Wolfgang Ambros


Sein aktuelles Album DER LETZTE TANZ überrascht schon optisch mit seiner Covergestaltung. Maul an Maul stehen sich dabei ein Hecht (der Jäger) und ein Karpfen-(der Gejagte) gegenüber. „Du weißt ja, warum man Hechte in Karpfenteiche setzt“, greift Ambros das Bild auf. „Wenn die Karpfen nicht angetrieben werden, rühren die keine Flosse, bleiben unbeweglich, wächst ihnen gar das Moos auf dem Rücken.

Die Hechte sind dazu da, die Karpfen in Trab zu halten. Und da genügt schon einer in einem Teich mit tausend Karpfen. Immer mal wieder frißt der Hecht einen Karpfen und die anderen tanzen weiter nach seiner Pfeife. Und dabei brauchten sich nur mal fünf Karpfen umzudrehen und gegen den Hecht zu schwimmen, der verlöre schon seinen Mut. Aber das tun sie nicht.

Und genauso sind die Menschen auch, genauso. Wenn sich einer aufspielt, auf den Tisch haut, kuschen alle. Und der braucht nicht einmal ein Hecht zu sein, kann sich nur als Hecht verkleidet haben.“ Daß sich der Ambros nicht auf der Seite der konformistischen, unbeweglichen Karpfen sieht, ist keine Frage. Versteht er sich denn als der Hecht im Karpfenteich?

„Ich persönlich bin m diesem Bild gar nicht vertreten“, überrascht er. „Ich bin die Forelle, die sich weder um den Hecht noch um den Karpfen kümmert.
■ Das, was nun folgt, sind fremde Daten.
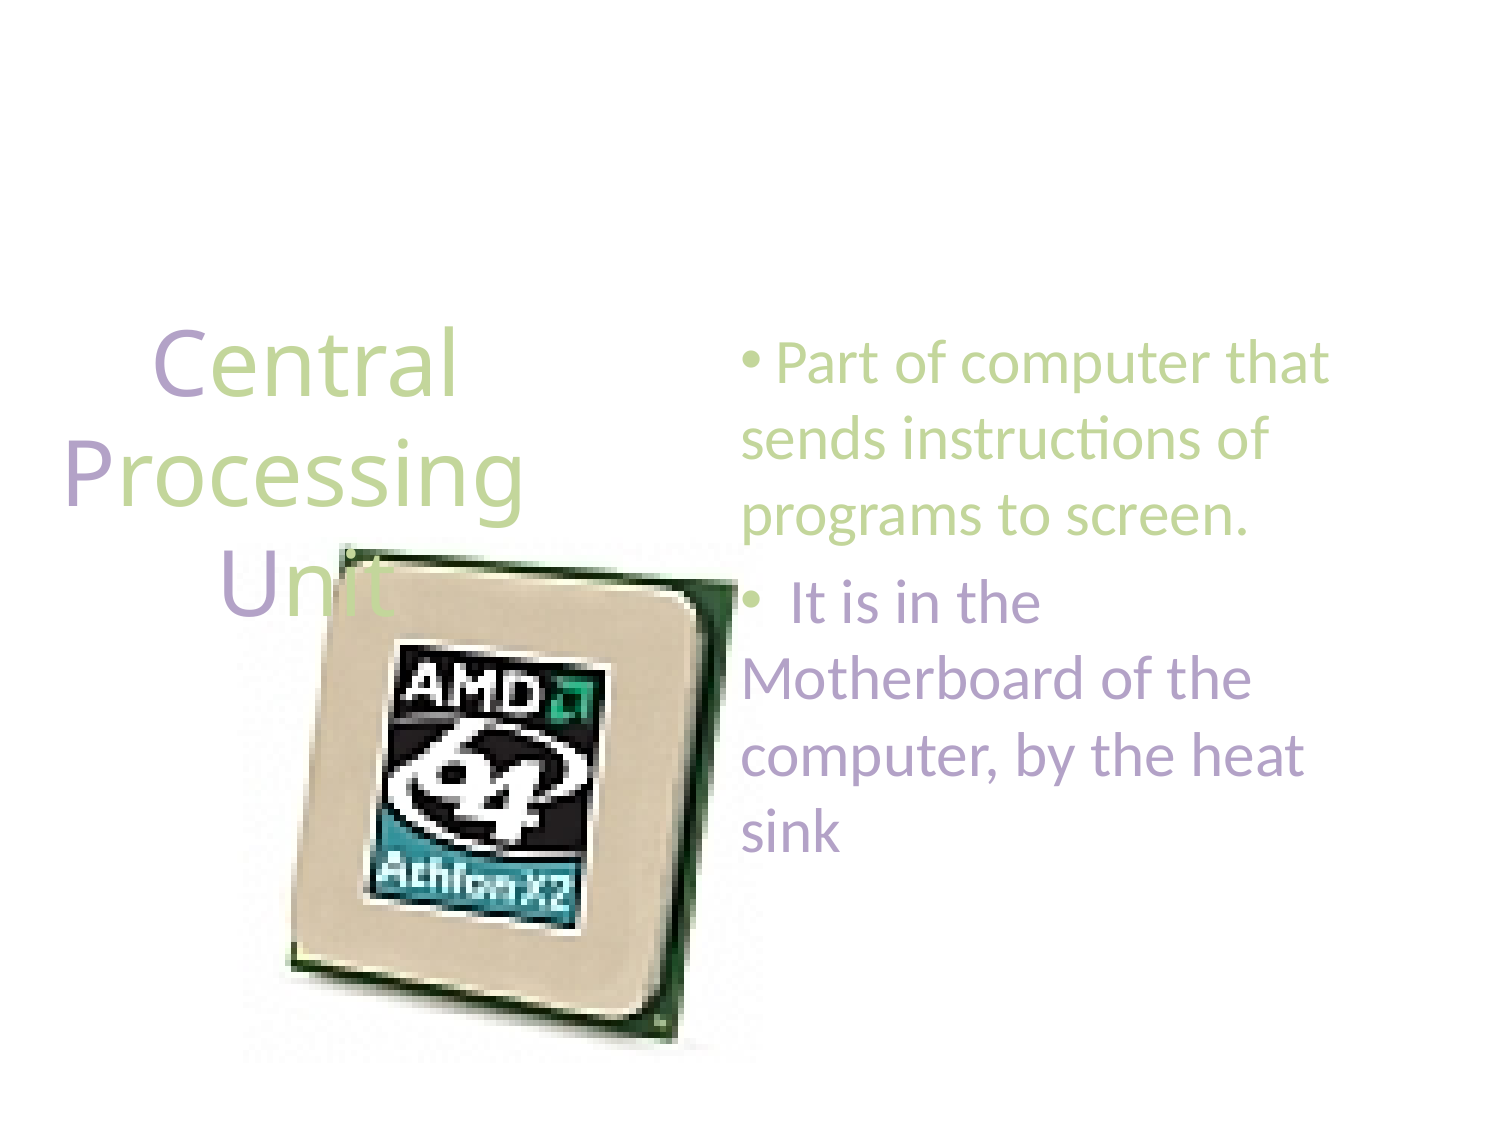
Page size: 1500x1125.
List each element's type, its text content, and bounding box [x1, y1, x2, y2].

title Central Processing Unit [0, 0, 613, 1050]
subtitle Part of computer that sends instructions of programs to screen. It is in the Motherboard of the computer, by the heat sink [725, 312, 1375, 875]
picture [237, 537, 763, 1063]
Die Forelle ist auch ein Räuber, frißt aber keine Fische, keine der Artgenossen. Und sie muß ständig auf die Hechte aufpassen. Die Forelle ist zwar letztendlich schneller und flinker und kann in Gewässer flüchten, die dem Hecht verschlossen bleiben, muß aber trotzdem permanent vorsichtig sein.“ Diese Gewässer, die dem Hecht (dem Politiker, dem General, dem Mächtigen, jenen, die unser Leben bestimmen), verschlossen bleiben, trotz aller Überwachung und computergespeicherter Daten, sind die Freiräume, die sich jeder Mensch schaffen kann.

„Sie überwoch’n und regier’n uns/ jo si flieg’n zu de Stern’/de gescheit’n Herr’n“ singt Ambros in „Mei zweites Leb’n“ – eine erste, einfach realisierbare Möglichkeit des Aufbegehrens.

Damit keine Mißverständnisse entstehen: Ambros ist inzwischen kein weltfremder Träumer und Eskapist. Er ist ein Realist, der erkannt hat, daß ein gesundes Selbstbewußtsein mehr als dienlich ist, um die täglichen Konfrontationen halbwegs unbeschadet zu überstehen.